Wesley was ready to answer the question, in spite of the fact that it was not the best one someone could have chosen to address to him when he was still connected to machines and bags of medication and nutrients. Before he could speak, Fred corrected herself and it was obvious to Wesley that she felt awkward and regretted her words and he really wished he had the energy to reach and wipe the tears he could see in her eyes. ”Sshhh, Fred...” Wesley tried to give a gentle tug to her hand and pull her next to him on the bed. ”I am groggy, because of the medication, but nothing hurts”, he answered to her question. In a few hours, the pain would return though. It always did.
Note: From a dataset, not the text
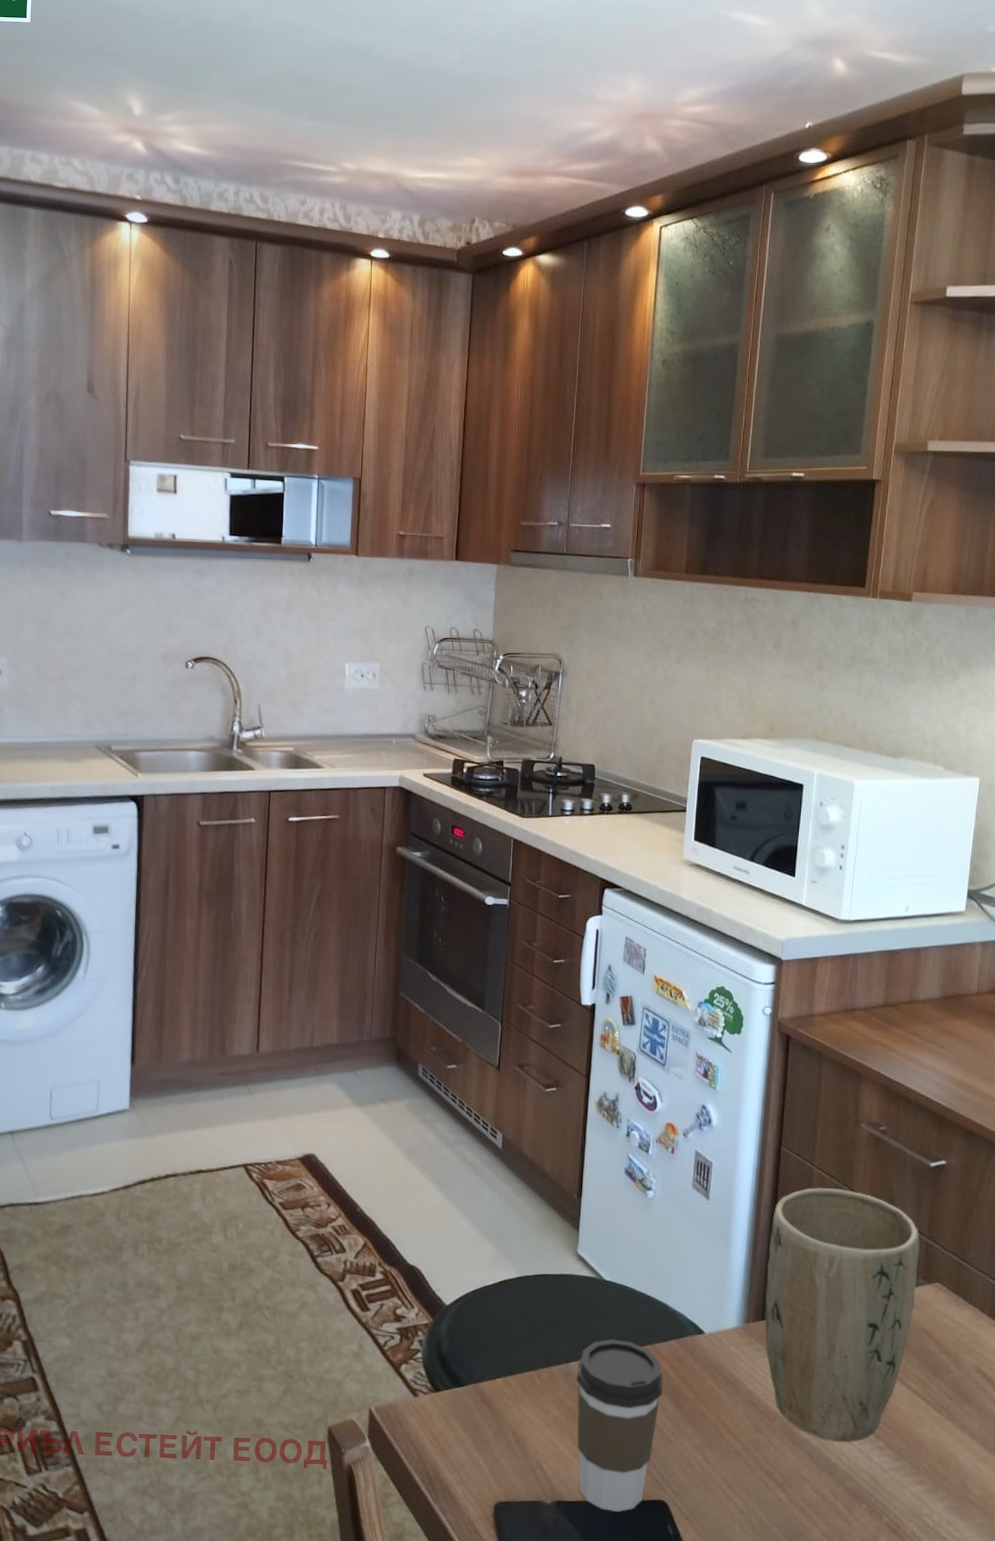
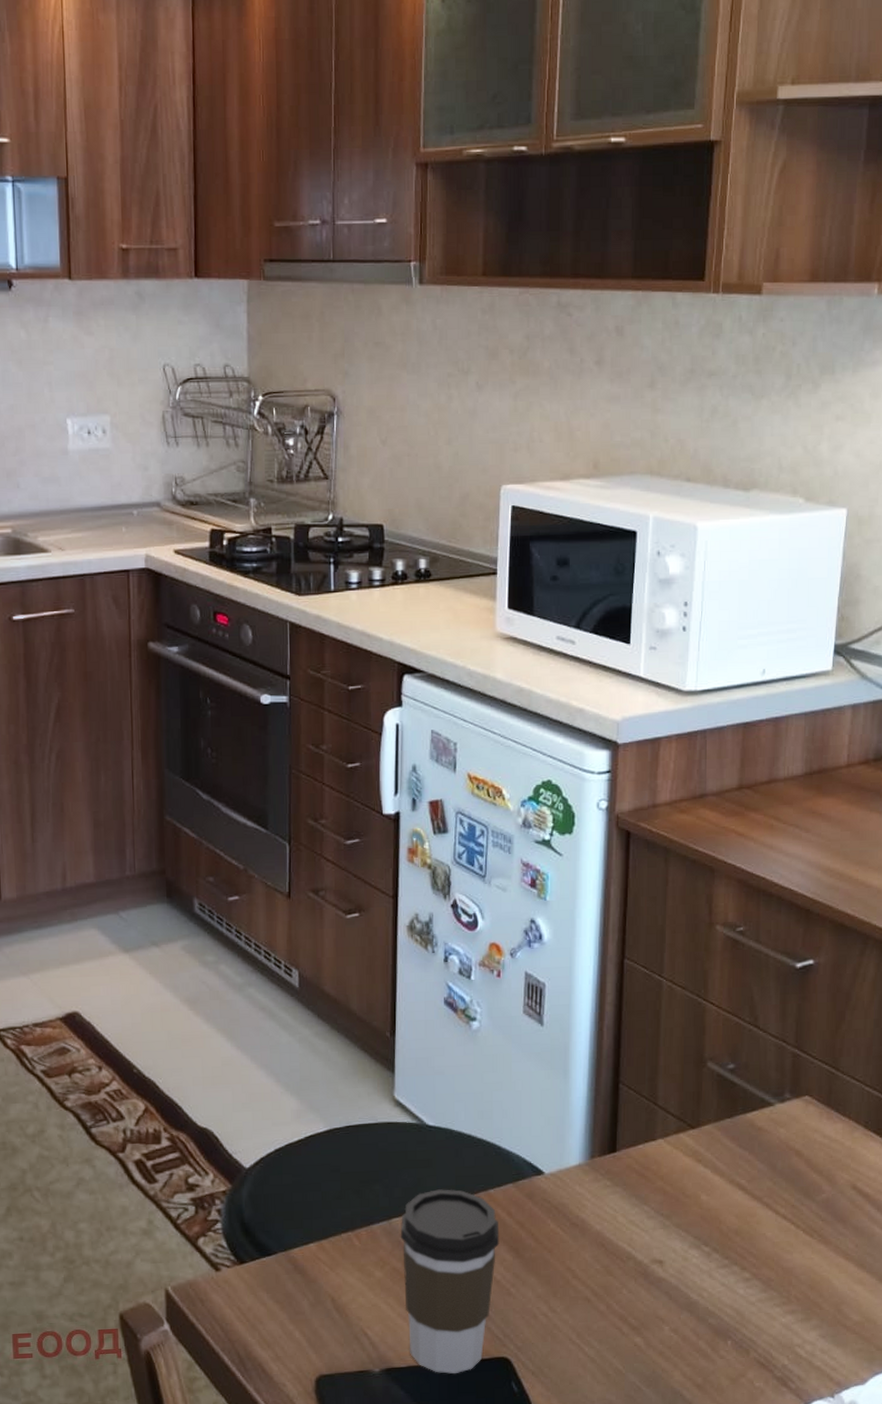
plant pot: present [764,1188,920,1442] -> none [612,1001,786,1277]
He shook his head at her question. ”Don't worry about that, Fred. I'm taking care of you when you're with me, remember? Although... I don't think I could bring you anything and I don't know if there is any food in the house. It's been so long...” His voice trailed off and tears filled his eyes at the thought that he was so useless, so out of loop with everything. ”How long can you stay?”, Wesley asked, thinking that she was simply visiting him, now that there was no more danger for her to be committed to the psychiatric ward.